September 10, 2020

SEEMO Interview with Zrinka Vrabec Mojzeš

Zrinka Vrabec Mojzeš acted as Adviser to the President of the Republic of Croatia Ivo Josipović (2010-2015) for Social Affairs, Office of the President of the Republic of Croatia, Zagreb, and is a former editor at Radio 101 in Zagreb, Croatia

SEEMO: In the past, when you worked as a journalist, you experienced constant threats, intimidating phone calls and pressures. Please explain in more detail what the reason behind these attacks was. What exactly happened?

Zrinka Vrabec Mojzeš: : During the 1990s, and even after the year 2000, intimidations, threatening phone calls, and public lynch call-outs were commonplace in the state-run media. During the demonstrations in 1996 supporting Radio 101, when Tudjman’s reign was threatened for the first time, every day I received a note containing threats directed at me and my family, signed by the “Knights of Pakracka valley”. They were war criminals that killed many people during the war, and were never prosecuted. The Radio 101 attorney handed these notes to the police, and I alerted the Security agencies (headed by no less than the son of Franjo Tudjman), underlining that if anything were to happen to anyone from Radio 101, they would be held responsible.

I’m not sure whether it was the international pressure that made them protect us, but after that, this type of intimidation stopped. I remember the TV show Latinica being broadcast in 2005 with the subject of Tudjman’s heritage. For days after that episode my colleagues and I received threats by phone, mail, letters, including threats directed at my children. The secretary managed to write down the number the threats were coming from and we alerted the police, so the state attorney’s office had to react by duty. The man was found and indicted, but since the further trial process was up to me, I opted out of it. Of course, reactions from the international public and institutions, our journalistic circles and SEEMO made a great effect for the creation of enough pressure to make state officials do something about this.

SEEMO: Were your cases prosecuted by the legal system, and were they resolved? Were the perpetrators ever found and convicted?

Zrinka Vrabec Mojzeš: As I’ve mentioned, there was no trial, but the threats kept coming. Only in a few cases in Croatia (Helena Puljiz, for example, who was pressurized by secret services) has there been a conviction, and even then, it was ten years too late. Still, those that masterminded the physical attacks on some of my colleagues were never found or prosecuted.

SEEMO: How did you take this on a personal level? Has it impacted your life?
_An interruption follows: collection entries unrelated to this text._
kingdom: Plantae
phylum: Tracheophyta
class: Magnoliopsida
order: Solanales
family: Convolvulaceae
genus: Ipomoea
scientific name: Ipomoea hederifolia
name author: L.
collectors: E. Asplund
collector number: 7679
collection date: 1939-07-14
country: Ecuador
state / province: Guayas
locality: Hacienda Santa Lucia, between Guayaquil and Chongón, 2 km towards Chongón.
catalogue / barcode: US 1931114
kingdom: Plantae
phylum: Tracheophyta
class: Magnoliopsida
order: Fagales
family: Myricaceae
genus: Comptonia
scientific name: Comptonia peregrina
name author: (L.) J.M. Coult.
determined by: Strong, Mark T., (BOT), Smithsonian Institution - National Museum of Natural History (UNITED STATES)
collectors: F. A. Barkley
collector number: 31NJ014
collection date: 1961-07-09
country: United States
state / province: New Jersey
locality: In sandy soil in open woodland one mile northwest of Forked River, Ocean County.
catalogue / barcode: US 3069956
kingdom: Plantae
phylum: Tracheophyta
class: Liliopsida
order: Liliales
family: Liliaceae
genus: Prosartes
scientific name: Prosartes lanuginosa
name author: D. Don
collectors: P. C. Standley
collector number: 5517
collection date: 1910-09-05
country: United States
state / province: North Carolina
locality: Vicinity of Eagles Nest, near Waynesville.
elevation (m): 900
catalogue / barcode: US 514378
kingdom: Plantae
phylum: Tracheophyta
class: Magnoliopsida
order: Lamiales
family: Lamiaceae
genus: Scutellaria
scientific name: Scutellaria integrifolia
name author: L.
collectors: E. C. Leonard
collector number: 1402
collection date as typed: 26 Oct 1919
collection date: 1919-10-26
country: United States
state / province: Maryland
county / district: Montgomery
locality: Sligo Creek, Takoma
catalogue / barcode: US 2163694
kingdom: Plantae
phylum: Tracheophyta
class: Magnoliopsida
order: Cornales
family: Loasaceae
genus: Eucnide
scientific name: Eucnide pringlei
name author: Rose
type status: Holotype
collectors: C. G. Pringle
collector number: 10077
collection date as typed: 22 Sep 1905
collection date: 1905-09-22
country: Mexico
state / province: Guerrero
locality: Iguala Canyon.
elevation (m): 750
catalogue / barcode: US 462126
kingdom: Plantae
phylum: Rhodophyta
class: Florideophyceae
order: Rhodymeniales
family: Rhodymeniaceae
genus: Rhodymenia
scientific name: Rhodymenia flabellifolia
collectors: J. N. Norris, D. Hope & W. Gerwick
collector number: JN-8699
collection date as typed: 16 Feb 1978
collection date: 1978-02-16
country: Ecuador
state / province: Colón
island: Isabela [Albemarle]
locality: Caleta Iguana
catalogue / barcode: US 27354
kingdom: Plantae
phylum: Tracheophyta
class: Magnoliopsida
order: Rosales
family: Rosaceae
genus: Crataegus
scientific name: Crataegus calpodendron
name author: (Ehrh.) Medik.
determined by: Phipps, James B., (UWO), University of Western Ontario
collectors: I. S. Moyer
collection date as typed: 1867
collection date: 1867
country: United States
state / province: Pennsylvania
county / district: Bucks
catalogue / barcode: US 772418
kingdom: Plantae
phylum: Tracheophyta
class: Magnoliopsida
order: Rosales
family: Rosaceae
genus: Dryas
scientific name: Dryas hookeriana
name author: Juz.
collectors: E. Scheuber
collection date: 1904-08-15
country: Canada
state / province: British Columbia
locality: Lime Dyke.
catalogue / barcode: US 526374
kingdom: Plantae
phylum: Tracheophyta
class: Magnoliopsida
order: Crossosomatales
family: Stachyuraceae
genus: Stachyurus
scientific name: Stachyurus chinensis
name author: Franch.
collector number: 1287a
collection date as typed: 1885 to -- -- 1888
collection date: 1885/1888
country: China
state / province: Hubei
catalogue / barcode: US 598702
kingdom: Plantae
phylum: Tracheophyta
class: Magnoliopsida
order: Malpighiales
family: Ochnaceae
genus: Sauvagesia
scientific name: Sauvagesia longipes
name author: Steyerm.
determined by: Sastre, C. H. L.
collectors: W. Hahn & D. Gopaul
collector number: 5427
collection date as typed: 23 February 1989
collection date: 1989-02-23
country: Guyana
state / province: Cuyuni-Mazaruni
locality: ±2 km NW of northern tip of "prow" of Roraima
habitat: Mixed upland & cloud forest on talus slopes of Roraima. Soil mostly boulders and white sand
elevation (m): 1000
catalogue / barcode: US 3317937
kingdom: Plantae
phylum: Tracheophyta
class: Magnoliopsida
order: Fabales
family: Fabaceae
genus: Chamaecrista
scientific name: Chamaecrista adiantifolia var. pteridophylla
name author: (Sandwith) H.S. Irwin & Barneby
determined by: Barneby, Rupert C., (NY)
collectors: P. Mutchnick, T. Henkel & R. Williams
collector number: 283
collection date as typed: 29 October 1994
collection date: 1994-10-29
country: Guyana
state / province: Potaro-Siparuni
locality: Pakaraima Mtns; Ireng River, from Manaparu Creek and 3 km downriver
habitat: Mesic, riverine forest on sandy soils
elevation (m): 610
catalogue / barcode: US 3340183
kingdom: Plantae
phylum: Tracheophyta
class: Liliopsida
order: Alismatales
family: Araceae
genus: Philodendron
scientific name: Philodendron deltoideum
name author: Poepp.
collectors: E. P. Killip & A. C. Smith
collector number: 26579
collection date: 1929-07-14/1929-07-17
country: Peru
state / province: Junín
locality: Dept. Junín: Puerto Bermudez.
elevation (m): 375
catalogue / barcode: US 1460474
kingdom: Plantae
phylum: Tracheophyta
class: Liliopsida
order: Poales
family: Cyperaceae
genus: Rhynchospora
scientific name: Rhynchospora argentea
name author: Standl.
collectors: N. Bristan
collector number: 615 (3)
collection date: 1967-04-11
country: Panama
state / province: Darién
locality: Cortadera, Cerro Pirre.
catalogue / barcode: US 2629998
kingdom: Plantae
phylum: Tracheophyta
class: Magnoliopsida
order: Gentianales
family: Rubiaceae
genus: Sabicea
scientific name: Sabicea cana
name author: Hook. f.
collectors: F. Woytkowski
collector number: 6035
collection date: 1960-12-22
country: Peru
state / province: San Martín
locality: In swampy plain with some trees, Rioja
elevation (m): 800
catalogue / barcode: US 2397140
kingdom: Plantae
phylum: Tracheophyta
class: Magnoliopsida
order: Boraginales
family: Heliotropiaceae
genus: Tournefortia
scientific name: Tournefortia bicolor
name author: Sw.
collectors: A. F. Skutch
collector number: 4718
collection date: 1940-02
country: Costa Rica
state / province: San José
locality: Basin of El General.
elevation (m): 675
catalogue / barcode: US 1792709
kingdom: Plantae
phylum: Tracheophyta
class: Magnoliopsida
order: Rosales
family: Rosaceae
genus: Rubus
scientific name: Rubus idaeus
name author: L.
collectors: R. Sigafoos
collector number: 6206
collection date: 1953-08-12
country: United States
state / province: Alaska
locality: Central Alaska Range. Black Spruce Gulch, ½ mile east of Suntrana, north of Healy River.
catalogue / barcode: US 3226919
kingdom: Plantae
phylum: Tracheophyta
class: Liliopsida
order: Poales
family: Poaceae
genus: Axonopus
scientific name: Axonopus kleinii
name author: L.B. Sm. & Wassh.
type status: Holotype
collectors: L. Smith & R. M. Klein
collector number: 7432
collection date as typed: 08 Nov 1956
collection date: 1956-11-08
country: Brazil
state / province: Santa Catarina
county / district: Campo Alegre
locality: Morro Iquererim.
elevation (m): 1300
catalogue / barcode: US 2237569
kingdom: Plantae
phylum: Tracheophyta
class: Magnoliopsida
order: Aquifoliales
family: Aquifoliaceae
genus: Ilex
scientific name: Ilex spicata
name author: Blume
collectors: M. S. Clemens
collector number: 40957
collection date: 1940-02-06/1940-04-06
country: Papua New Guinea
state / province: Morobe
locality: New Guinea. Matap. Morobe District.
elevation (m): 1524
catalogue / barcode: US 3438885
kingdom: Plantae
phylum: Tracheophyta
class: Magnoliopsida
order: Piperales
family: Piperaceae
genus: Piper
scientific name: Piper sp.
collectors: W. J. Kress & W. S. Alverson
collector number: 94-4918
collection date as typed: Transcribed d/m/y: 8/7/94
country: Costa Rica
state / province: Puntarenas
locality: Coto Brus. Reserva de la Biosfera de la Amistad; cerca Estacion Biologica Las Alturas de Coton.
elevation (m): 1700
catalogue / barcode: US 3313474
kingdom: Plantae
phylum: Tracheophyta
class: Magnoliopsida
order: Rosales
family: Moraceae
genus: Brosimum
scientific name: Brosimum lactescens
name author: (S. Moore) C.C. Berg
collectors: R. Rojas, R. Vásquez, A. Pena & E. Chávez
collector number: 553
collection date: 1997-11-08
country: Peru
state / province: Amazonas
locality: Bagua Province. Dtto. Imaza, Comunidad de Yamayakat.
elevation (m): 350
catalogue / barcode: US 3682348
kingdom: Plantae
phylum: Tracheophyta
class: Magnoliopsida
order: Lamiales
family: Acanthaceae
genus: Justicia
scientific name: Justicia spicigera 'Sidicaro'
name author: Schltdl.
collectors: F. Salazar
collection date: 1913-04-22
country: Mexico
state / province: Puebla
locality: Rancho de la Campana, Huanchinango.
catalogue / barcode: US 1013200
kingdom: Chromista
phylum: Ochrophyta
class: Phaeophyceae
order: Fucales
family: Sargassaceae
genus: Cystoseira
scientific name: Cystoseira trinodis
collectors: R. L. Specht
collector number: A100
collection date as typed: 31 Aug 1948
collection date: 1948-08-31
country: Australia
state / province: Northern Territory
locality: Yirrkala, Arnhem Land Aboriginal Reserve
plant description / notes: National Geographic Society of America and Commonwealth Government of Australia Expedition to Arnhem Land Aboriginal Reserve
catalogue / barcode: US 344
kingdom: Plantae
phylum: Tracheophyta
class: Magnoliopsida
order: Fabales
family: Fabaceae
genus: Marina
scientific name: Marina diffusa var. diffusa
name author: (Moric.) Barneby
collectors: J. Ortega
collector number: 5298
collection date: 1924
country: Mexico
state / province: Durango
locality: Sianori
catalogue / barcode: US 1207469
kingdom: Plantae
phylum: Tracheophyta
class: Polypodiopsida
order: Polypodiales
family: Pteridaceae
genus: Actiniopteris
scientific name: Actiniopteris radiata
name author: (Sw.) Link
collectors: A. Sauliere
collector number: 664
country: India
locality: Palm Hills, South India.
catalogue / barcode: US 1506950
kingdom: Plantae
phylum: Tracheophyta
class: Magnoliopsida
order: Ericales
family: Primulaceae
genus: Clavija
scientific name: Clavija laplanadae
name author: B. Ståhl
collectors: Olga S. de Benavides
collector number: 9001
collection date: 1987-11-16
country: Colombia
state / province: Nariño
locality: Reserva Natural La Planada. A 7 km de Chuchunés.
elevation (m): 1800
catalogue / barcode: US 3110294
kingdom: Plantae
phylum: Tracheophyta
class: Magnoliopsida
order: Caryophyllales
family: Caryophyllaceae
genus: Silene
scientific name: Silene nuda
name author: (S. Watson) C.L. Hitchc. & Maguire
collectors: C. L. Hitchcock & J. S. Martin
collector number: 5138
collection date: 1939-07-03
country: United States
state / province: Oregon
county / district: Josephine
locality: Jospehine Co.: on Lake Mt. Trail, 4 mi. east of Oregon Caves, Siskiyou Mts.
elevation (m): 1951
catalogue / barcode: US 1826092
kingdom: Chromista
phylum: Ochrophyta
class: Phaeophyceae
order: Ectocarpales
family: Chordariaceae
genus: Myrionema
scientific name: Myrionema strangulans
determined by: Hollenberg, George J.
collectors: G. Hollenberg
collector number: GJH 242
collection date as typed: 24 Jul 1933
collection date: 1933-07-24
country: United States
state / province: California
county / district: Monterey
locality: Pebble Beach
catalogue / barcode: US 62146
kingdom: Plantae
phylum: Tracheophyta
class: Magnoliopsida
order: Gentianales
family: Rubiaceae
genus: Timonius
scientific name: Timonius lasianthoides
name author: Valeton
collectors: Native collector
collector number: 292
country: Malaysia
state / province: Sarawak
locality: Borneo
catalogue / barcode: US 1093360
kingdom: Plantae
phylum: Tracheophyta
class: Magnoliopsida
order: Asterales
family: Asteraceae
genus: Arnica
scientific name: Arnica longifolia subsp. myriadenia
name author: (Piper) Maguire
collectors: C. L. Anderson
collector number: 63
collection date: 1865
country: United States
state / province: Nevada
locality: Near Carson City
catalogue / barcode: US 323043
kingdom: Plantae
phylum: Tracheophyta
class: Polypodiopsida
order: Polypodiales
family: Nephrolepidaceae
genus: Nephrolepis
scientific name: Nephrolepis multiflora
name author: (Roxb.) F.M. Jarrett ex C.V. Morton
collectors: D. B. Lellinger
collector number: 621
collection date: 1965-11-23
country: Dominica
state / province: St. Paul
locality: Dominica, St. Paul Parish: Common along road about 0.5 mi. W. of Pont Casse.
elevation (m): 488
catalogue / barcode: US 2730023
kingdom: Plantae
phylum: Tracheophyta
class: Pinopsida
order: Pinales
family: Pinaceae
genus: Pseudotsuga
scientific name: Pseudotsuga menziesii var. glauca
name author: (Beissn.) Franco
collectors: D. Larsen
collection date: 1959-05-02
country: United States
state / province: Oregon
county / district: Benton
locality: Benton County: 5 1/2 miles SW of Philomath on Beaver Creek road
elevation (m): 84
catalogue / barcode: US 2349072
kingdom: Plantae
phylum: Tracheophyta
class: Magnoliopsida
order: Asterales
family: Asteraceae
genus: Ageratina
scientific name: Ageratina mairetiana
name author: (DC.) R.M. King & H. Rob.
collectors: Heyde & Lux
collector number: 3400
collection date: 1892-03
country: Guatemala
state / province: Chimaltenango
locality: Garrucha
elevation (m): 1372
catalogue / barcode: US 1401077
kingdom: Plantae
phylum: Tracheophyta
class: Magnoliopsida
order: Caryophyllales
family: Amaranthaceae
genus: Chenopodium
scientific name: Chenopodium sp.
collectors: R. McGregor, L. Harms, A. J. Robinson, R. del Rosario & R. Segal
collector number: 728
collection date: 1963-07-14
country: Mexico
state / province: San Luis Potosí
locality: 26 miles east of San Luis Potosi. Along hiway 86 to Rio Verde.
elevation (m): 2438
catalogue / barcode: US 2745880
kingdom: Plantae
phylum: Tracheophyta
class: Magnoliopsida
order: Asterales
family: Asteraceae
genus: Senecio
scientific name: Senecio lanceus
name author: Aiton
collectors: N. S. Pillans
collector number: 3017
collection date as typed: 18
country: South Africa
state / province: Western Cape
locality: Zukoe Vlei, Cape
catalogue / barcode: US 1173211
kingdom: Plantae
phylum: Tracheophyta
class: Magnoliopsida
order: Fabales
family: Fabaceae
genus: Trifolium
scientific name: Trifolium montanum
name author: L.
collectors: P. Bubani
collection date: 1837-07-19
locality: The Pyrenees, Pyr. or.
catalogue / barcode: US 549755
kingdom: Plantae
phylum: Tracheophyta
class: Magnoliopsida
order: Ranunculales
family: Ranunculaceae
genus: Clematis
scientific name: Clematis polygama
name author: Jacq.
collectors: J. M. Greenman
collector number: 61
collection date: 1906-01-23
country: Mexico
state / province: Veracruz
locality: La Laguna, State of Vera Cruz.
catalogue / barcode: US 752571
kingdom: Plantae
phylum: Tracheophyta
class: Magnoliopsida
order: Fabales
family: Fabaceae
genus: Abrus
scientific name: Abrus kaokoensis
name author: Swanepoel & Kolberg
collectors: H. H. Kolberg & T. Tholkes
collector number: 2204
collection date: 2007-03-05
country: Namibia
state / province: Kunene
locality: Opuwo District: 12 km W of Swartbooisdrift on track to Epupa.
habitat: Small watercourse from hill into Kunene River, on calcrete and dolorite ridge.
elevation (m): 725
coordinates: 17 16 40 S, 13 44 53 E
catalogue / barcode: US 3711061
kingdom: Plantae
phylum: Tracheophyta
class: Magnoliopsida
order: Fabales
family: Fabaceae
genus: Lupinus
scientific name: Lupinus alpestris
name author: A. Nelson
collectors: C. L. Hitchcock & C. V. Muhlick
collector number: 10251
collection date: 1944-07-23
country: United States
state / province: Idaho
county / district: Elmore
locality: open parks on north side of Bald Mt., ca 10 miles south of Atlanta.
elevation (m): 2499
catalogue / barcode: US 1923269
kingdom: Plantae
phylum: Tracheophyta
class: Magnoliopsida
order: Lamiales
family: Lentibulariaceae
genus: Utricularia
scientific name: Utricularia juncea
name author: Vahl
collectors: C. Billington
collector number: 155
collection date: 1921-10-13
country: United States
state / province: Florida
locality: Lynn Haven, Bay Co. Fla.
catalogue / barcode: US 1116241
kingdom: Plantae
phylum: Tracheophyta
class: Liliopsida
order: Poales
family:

Zrinka Vrabec Mojzeš: It is a very inconvenient situation. I wouldn’t say I was afraid for myself, because I made the willing decision to fight against criminal privatizations, undemocratic regimes and media freedom violations. But I was afraid for my family and my children, who were exposed to many kinds of “silent” bullying in school for a long time. Of course, they are not to blame for their parents’ actions, who should have a certain sense of responsibility towards their own public acting. In some sense, you’re dragging your children into a space they do not belong in.

SEEMO: Do you have any advice for journalists who experience, threats, attacks, pressure and censorship? What should they do?

Zrinka Vrabec Mojzeš: Journalists should absolutely go to legal institutions which, at least formally, have to react. They also must address their journalistic association, as well as all international organizations that deal with the protection of journalists and media freedom. They should speak out to the public as well. The solidarity of the public is probably the best protection, because then you cannot be suddenly “eaten by the dark”.

SEEMO: How does one protect oneself from these forms of attack?

Brankica Stanković: The rule is that for every piece of information we publish, we have to have evidence. When you put things that way, sources are important in the sense of hearing about something, and then investigating and proving that by yourself. We always have official confirmation for our information, we don’t just rely on sources.

SEEMO: Have the reactions of SEEMO been significant to you in any way?

Zrinka Vrabec Mojzeš: Of course, any journalist that experiences threats finds SEEMO reactions to be significant, because they force state institutions to do their job, and it engages the public about truthful information. Journalists have done a great deal of work in investigating corruption on the highest levels, which has resulted in verdicts being handed to some very prominent government officials in Croatia, among them former Prime Minister Ivo Sanader. Because of this, the role of journalists, especially investigative journalists, is still a dangerous one, even though less and less in time. It makes a huge impact on the development of democracy and its institutions, even in countries that have formally fulfilled the basic standards of rule of law and human rights.